**Exercise aim**
All entries below are to be written out again exactly, but no picture is to be copied.

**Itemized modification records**
# # # # #
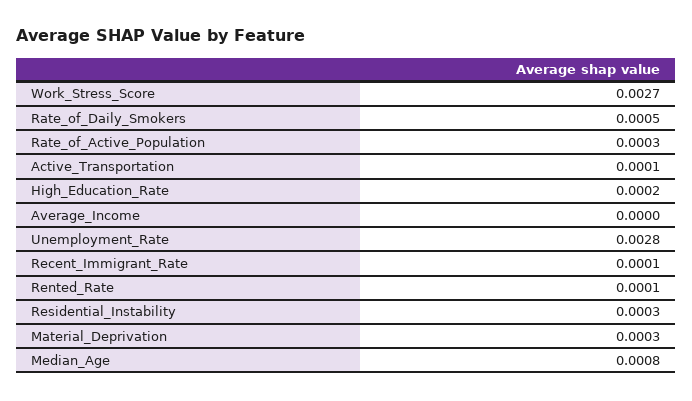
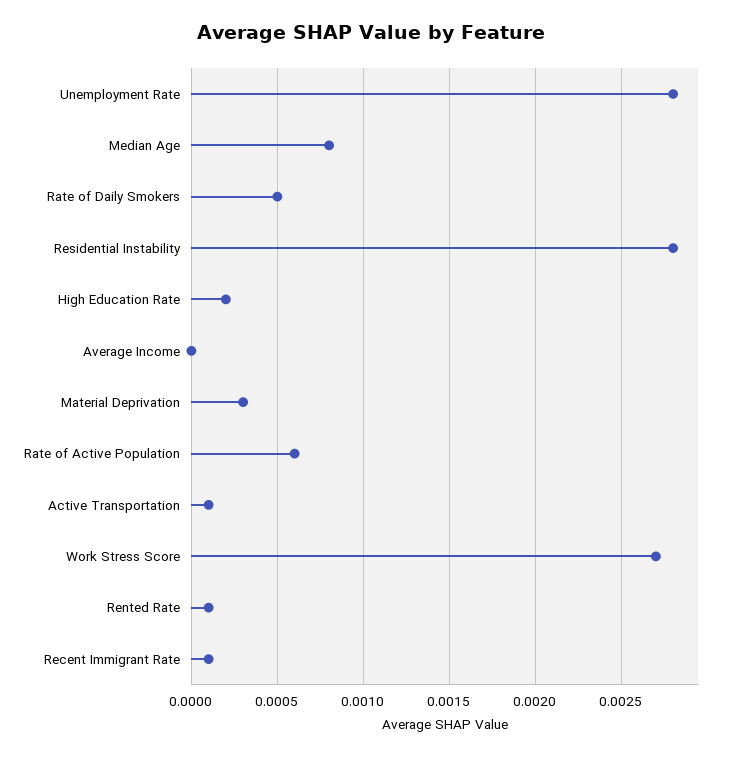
  {
    "Work_Stress_Score": 0.0027,
    "Rate_of_Daily_Smokers": 0.0005,
-   "Rate_of_Active_Population": 0.0003,
+   "Rate_of_Active_Population": 0.0006,
    "Active_Transportation": 0.0001,
    "High_Education_Rate": 0.0002,
    "Average_Income": 0,
    "Unemployment_Rate": 0.0028,
    "Recent_Immigrant_Rate": 0.0001,
    "Rented_Rate": 0.0001,
-   "Residential_Instability": 0.0003,
+   "Residential_Instability": 0.0028,
    "Material_Deprivation": 0.0003,
    "Median_Age": 0.0008
  }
# # # # #
**Output**
  {
    "Work_Stress_Score": 0.0027,
    "Rate_of_Daily_Smokers": 0.0005,
-   "Rate_of_Active_Population": 0.0003,
+   "Rate_of_Active_Population": 0.0006,
    "Active_Transportation": 0.0001,
    "High_Education_Rate": 0.0002,
    "Average_Income": 0,
    "Unemployment_Rate": 0.0028,
    "Recent_Immigrant_Rate": 0.0001,
    "Rented_Rate": 0.0001,
-   "Residential_Instability": 0.0003,
+   "Residential_Instability": 0.0028,
    "Material_Deprivation": 0.0003,
    "Median_Age": 0.0008
  }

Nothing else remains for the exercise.